From the line with "M 963,102 L" to the line with "M 232,284 L 479,48", retype every line exactly, including those two, and leave out the rest of the data below.
** Task input follows **
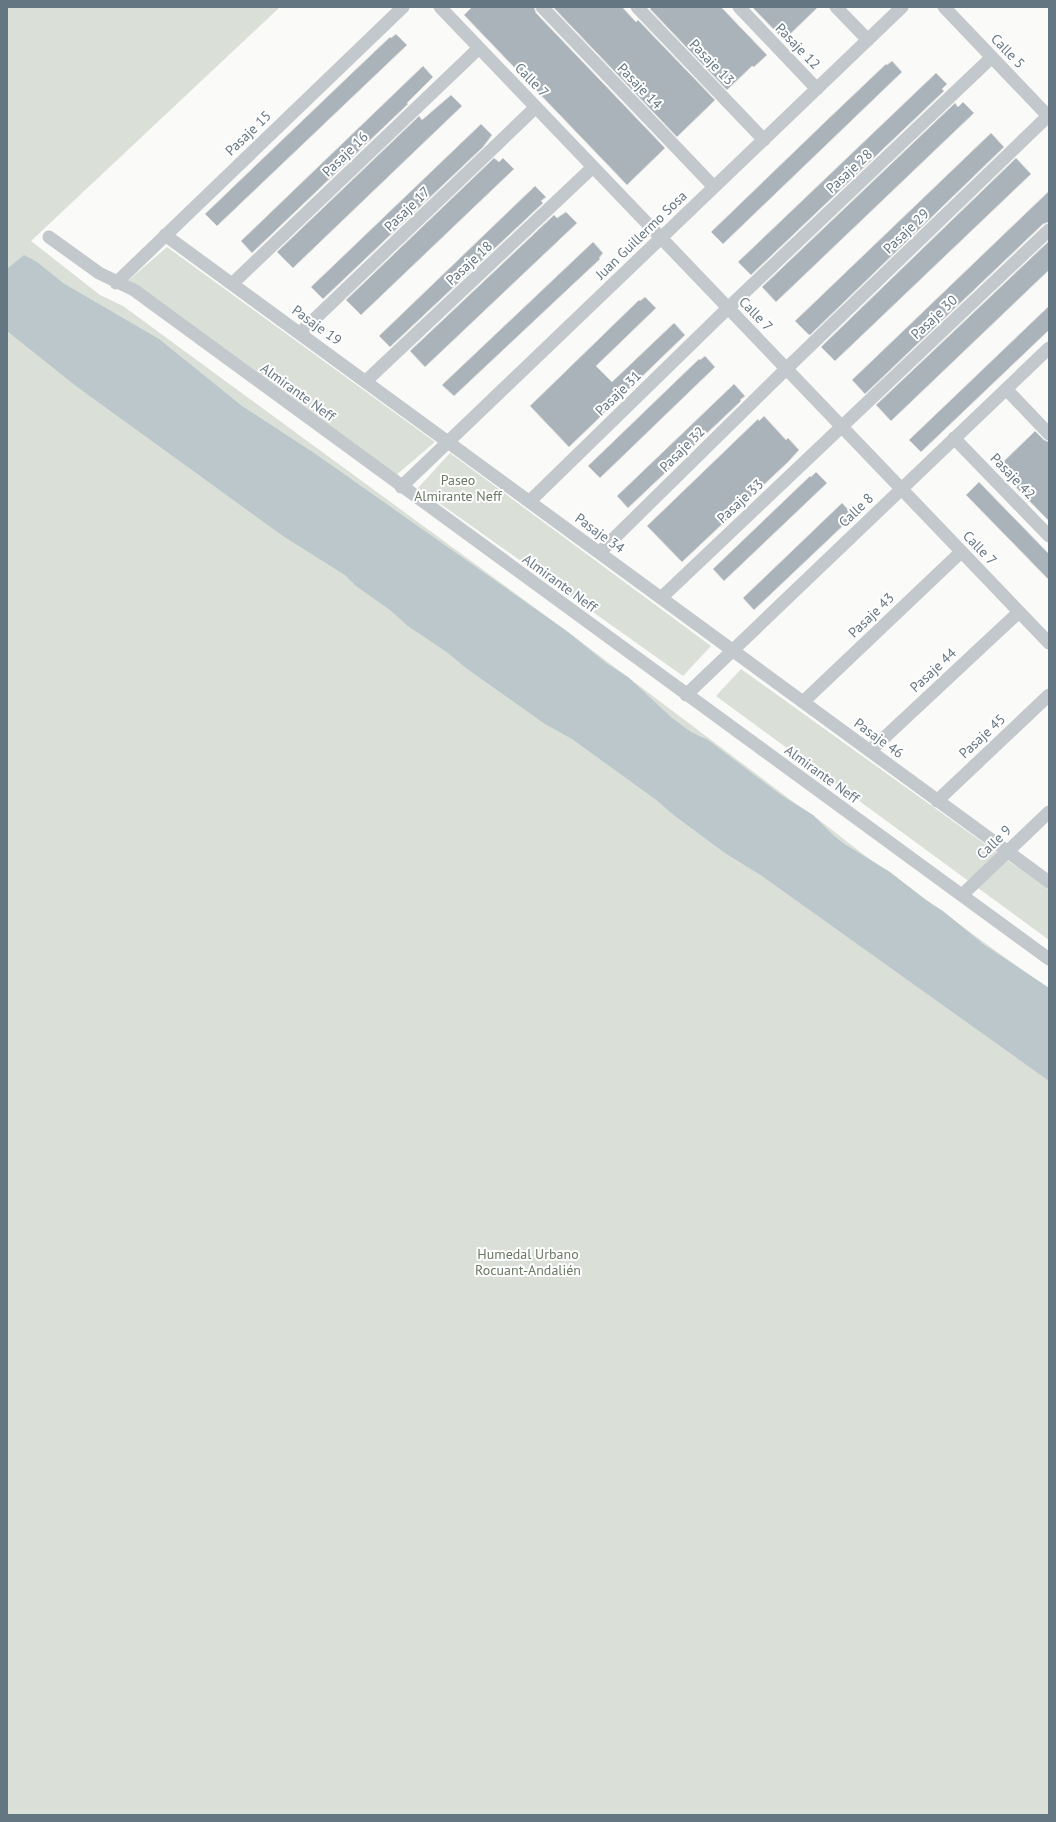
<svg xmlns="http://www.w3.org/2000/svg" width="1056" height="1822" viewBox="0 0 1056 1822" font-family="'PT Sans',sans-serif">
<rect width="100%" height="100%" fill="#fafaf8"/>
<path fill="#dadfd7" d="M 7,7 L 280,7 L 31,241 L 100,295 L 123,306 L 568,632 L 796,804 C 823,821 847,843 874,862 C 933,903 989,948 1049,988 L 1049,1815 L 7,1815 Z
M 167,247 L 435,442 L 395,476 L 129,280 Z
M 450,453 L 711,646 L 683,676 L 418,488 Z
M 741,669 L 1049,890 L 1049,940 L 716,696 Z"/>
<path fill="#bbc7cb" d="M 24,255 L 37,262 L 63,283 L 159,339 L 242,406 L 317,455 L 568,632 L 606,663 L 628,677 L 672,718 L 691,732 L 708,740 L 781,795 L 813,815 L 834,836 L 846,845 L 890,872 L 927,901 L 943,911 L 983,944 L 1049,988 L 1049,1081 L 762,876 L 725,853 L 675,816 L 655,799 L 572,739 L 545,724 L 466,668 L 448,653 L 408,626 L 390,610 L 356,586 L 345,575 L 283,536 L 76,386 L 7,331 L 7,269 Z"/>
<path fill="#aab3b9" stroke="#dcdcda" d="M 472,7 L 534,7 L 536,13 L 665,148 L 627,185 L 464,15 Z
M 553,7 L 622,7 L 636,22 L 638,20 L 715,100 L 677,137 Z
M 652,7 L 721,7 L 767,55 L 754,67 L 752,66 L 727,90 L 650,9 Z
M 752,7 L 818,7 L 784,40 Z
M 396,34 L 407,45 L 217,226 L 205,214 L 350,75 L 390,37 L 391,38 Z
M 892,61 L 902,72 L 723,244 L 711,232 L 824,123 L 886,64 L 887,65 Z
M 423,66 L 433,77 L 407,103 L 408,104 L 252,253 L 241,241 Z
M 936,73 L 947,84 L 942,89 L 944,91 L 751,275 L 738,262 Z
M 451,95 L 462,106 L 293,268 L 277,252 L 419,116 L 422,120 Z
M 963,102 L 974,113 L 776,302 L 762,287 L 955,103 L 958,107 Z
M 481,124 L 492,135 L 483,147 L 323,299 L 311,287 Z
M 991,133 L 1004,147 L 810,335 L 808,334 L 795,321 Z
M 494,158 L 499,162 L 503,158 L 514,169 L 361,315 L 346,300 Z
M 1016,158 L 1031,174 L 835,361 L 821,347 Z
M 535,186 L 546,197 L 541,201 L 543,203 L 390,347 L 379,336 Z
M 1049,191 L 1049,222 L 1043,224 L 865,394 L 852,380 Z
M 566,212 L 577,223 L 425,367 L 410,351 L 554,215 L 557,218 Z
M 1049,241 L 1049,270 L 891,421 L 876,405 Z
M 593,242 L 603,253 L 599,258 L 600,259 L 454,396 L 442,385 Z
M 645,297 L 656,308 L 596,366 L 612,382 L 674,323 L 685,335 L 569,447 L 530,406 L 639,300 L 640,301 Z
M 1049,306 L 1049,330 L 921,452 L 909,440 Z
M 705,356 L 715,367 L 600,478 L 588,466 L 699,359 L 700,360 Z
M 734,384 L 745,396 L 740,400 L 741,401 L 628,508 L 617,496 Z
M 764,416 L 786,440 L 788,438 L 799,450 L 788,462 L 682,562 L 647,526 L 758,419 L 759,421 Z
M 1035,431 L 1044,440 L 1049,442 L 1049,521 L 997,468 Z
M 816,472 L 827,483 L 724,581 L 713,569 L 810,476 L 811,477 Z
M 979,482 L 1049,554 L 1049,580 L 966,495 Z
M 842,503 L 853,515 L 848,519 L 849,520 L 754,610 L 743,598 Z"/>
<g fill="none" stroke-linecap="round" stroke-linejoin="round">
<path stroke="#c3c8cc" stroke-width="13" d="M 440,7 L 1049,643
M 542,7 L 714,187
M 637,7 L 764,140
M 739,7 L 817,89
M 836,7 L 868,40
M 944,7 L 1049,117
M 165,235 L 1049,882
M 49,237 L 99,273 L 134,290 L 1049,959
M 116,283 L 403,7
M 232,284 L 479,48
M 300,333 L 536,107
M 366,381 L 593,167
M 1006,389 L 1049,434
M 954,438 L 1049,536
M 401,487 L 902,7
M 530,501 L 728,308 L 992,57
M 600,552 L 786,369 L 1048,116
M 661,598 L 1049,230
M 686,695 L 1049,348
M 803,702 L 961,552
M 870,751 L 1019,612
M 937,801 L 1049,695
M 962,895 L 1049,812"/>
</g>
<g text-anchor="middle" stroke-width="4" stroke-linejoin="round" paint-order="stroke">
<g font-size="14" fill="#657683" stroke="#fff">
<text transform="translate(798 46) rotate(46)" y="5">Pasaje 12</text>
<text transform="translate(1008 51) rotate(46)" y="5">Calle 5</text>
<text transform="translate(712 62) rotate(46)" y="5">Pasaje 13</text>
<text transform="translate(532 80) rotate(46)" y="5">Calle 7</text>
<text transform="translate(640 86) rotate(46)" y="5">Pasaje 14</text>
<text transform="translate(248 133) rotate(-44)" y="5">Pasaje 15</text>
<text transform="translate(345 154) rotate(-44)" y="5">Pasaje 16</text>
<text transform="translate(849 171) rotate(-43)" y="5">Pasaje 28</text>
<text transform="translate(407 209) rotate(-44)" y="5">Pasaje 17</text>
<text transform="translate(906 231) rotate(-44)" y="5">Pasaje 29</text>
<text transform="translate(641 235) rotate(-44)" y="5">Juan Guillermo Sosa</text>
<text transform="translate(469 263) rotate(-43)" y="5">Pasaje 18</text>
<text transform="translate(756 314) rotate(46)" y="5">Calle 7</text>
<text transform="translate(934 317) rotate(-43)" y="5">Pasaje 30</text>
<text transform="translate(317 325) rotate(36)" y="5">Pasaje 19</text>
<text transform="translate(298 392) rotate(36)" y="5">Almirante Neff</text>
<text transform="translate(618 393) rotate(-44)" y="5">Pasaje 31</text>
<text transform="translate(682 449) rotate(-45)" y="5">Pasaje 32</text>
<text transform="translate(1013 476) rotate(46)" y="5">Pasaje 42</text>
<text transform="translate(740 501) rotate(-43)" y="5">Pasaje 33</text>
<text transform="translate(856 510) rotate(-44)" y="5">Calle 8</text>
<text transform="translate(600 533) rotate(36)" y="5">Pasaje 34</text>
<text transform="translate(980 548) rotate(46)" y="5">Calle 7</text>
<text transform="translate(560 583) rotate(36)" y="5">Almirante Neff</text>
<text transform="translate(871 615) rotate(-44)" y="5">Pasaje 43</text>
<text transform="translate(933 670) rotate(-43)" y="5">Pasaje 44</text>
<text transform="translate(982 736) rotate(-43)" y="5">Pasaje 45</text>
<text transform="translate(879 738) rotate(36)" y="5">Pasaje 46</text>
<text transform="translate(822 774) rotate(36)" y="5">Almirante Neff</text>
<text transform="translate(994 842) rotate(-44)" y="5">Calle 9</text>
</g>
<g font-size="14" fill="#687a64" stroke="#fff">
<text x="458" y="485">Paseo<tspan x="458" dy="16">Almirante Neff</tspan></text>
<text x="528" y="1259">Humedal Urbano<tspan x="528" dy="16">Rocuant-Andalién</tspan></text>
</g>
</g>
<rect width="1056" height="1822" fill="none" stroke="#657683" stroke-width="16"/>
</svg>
** End of Task input **
** Task input follows **
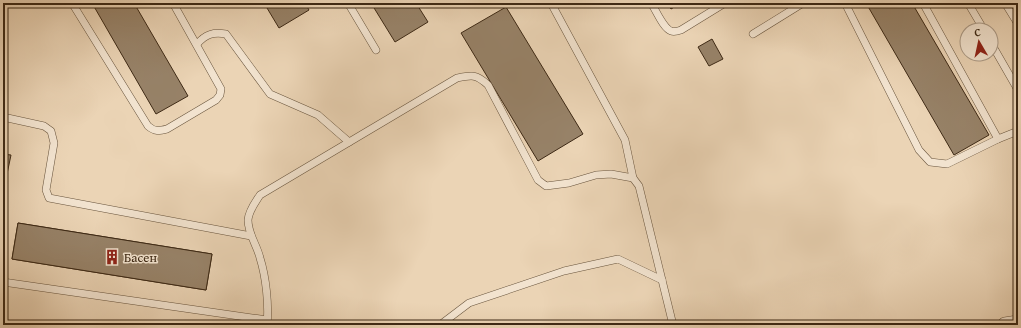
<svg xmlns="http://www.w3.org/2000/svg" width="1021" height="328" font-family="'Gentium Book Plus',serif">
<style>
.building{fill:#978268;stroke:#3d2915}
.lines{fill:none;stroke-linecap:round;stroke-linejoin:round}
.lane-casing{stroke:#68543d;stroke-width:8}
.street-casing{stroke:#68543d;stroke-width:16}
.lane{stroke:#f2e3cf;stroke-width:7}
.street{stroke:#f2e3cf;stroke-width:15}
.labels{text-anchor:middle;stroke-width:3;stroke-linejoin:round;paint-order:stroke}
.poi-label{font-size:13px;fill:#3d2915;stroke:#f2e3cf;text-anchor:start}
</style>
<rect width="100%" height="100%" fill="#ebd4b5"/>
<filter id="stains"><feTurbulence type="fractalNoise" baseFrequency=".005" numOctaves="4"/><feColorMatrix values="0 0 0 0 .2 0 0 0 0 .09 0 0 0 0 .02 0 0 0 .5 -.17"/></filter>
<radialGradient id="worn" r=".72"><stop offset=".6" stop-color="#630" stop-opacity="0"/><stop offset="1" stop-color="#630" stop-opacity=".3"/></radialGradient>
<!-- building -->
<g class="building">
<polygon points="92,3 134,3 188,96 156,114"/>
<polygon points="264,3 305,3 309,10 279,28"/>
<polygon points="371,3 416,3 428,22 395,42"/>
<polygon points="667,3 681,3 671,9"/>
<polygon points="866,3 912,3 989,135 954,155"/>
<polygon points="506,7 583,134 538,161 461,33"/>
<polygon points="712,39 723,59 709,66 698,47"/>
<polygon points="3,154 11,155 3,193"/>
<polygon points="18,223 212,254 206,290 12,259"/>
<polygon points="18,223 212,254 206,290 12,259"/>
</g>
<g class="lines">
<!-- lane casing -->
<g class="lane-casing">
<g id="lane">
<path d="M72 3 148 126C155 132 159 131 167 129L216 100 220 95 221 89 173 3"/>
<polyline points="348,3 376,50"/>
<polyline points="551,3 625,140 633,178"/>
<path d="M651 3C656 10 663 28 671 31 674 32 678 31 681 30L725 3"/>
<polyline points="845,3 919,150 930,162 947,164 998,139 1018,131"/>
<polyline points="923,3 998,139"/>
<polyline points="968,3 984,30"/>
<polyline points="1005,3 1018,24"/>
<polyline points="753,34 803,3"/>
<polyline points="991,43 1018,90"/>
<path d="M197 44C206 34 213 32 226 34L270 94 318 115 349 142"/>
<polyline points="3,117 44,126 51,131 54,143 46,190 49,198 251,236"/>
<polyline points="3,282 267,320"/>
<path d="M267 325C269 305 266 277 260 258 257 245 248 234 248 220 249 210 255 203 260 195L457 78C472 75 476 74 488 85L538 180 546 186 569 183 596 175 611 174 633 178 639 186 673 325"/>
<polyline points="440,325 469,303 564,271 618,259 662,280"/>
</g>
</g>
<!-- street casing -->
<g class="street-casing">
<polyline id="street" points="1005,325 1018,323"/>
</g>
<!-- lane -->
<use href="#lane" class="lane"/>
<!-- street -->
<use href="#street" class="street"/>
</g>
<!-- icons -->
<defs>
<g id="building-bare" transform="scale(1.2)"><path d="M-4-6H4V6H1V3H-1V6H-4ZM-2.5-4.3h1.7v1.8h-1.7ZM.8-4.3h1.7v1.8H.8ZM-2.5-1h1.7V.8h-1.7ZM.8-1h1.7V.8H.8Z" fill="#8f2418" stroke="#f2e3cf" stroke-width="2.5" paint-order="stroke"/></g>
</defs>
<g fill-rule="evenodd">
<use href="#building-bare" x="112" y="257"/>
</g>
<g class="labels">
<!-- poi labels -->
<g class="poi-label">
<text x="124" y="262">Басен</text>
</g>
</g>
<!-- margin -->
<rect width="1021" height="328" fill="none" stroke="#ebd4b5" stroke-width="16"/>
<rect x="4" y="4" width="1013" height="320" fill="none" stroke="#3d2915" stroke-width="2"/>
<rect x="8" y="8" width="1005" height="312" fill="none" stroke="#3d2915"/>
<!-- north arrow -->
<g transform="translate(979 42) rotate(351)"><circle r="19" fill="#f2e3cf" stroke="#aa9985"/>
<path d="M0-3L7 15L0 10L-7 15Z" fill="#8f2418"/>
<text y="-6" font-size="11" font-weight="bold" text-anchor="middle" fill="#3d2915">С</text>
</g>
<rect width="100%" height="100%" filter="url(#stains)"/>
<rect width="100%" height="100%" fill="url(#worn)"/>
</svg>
** End of Task input **
** Task input follows **
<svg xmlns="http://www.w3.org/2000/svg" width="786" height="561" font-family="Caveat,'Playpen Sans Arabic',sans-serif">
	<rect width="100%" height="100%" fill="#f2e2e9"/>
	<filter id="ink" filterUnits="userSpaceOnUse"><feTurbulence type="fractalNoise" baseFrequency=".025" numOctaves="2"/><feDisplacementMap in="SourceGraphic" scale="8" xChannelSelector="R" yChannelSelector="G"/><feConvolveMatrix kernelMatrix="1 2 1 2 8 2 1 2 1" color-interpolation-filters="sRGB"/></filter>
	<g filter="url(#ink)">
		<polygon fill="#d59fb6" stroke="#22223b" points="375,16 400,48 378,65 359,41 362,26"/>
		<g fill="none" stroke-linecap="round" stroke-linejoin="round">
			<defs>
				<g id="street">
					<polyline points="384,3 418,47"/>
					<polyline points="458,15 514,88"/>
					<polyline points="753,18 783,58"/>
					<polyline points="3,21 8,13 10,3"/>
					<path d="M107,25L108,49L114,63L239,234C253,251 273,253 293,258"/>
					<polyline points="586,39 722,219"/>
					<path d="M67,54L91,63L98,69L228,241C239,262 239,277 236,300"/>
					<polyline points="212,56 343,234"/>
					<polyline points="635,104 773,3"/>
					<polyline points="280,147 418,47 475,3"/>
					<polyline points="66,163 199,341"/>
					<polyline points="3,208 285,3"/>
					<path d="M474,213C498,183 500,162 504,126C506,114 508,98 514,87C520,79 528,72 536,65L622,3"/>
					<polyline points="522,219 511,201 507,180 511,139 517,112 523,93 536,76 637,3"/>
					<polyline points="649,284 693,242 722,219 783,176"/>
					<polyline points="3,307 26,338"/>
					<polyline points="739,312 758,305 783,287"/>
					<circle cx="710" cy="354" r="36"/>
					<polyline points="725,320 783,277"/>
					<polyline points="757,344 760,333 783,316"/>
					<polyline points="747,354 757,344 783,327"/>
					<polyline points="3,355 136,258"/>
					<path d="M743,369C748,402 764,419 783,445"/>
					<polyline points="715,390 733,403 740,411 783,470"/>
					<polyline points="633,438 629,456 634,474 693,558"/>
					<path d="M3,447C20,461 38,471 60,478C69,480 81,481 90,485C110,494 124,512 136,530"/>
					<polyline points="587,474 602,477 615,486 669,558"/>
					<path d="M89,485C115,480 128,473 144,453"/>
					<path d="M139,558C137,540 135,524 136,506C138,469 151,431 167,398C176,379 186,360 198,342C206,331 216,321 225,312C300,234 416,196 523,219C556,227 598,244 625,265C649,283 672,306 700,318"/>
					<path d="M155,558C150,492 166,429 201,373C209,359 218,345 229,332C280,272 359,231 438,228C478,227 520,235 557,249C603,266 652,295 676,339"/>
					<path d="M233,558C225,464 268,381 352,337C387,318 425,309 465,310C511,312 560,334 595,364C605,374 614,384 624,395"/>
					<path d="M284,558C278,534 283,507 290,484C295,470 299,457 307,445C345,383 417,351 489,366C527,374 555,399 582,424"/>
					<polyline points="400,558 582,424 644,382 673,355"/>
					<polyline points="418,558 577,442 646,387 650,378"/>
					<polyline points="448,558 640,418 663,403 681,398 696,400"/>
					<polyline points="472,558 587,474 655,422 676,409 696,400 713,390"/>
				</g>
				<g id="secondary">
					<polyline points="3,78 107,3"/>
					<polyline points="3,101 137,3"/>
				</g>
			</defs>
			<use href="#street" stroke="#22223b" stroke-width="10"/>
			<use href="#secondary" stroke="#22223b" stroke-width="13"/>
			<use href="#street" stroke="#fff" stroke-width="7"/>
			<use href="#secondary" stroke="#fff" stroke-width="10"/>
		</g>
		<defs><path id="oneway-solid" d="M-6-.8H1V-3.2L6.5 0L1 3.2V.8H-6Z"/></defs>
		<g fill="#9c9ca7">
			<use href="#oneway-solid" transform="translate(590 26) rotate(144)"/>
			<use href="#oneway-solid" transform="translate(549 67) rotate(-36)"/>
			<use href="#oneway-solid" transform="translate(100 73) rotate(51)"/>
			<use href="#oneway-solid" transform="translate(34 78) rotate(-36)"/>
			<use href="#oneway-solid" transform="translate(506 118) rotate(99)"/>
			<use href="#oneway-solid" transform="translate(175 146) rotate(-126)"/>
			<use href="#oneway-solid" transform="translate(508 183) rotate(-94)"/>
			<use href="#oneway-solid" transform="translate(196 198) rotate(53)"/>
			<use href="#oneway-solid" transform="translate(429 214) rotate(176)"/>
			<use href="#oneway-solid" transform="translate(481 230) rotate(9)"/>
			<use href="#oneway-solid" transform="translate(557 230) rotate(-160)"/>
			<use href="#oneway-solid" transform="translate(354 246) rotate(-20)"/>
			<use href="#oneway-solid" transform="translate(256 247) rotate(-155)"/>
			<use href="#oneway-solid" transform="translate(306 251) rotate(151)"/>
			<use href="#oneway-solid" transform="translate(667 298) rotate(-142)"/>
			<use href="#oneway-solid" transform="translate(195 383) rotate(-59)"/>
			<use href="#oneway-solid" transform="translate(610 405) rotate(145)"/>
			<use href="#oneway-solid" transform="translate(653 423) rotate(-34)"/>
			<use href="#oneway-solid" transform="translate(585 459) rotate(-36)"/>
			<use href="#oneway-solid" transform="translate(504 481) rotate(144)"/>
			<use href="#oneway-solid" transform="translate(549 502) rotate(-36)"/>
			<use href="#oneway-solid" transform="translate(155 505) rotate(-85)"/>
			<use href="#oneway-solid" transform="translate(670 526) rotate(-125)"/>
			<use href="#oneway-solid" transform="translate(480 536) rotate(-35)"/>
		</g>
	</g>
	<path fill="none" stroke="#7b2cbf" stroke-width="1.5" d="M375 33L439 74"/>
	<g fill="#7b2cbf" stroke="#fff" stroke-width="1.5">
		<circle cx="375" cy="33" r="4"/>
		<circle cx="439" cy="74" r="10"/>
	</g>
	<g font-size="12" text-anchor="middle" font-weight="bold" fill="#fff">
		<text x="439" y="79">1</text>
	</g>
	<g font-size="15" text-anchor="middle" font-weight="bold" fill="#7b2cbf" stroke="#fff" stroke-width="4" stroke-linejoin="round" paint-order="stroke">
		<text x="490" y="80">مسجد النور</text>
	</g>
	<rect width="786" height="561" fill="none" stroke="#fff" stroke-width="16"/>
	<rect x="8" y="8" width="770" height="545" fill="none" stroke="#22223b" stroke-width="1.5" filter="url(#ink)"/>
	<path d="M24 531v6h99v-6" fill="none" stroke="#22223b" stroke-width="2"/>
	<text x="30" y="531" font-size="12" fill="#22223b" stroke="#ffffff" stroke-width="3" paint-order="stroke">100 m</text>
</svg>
** End of Task input **
# Exercise result
M 963,102 L 974,113 L 776,302 L 762,287 L 955,103 L 958,107 Z
M 481,124 L 492,135 L 483,147 L 323,299 L 311,287 Z
M 991,133 L 1004,147 L 810,335 L 808,334 L 795,321 Z
M 494,158 L 499,162 L 503,158 L 514,169 L 361,315 L 346,300 Z
M 1016,158 L 1031,174 L 835,361 L 821,347 Z
M 535,186 L 546,197 L 541,201 L 543,203 L 390,347 L 379,336 Z
M 1049,191 L 1049,222 L 1043,224 L 865,394 L 852,380 Z
M 566,212 L 577,223 L 425,367 L 410,351 L 554,215 L 557,218 Z
M 1049,241 L 1049,270 L 891,421 L 876,405 Z
M 593,242 L 603,253 L 599,258 L 600,259 L 454,396 L 442,385 Z
M 645,297 L 656,308 L 596,366 L 612,382 L 674,323 L 685,335 L 569,447 L 530,406 L 639,300 L 640,301 Z
M 1049,306 L 1049,330 L 921,452 L 909,440 Z
M 705,356 L 715,367 L 600,478 L 588,466 L 699,359 L 700,360 Z
M 734,384 L 745,396 L 740,400 L 741,401 L 628,508 L 617,496 Z
M 764,416 L 786,440 L 788,438 L 799,450 L 788,462 L 682,562 L 647,526 L 758,419 L 759,421 Z
M 1035,431 L 1044,440 L 1049,442 L 1049,521 L 997,468 Z
M 816,472 L 827,483 L 724,581 L 713,569 L 810,476 L 811,477 Z
M 979,482 L 1049,554 L 1049,580 L 966,495 Z
M 842,503 L 853,515 L 848,519 L 849,520 L 754,610 L 743,598 Z"/>
<g fill="none" stroke-linecap="round" stroke-linejoin="round">
<path stroke="#c3c8cc" stroke-width="13" d="M 440,7 L 1049,643
M 542,7 L 714,187
M 637,7 L 764,140
M 739,7 L 817,89
M 836,7 L 868,40
M 944,7 L 1049,117
M 165,235 L 1049,882
M 49,237 L 99,273 L 134,290 L 1049,959
M 116,283 L 403,7
M 232,284 L 479,48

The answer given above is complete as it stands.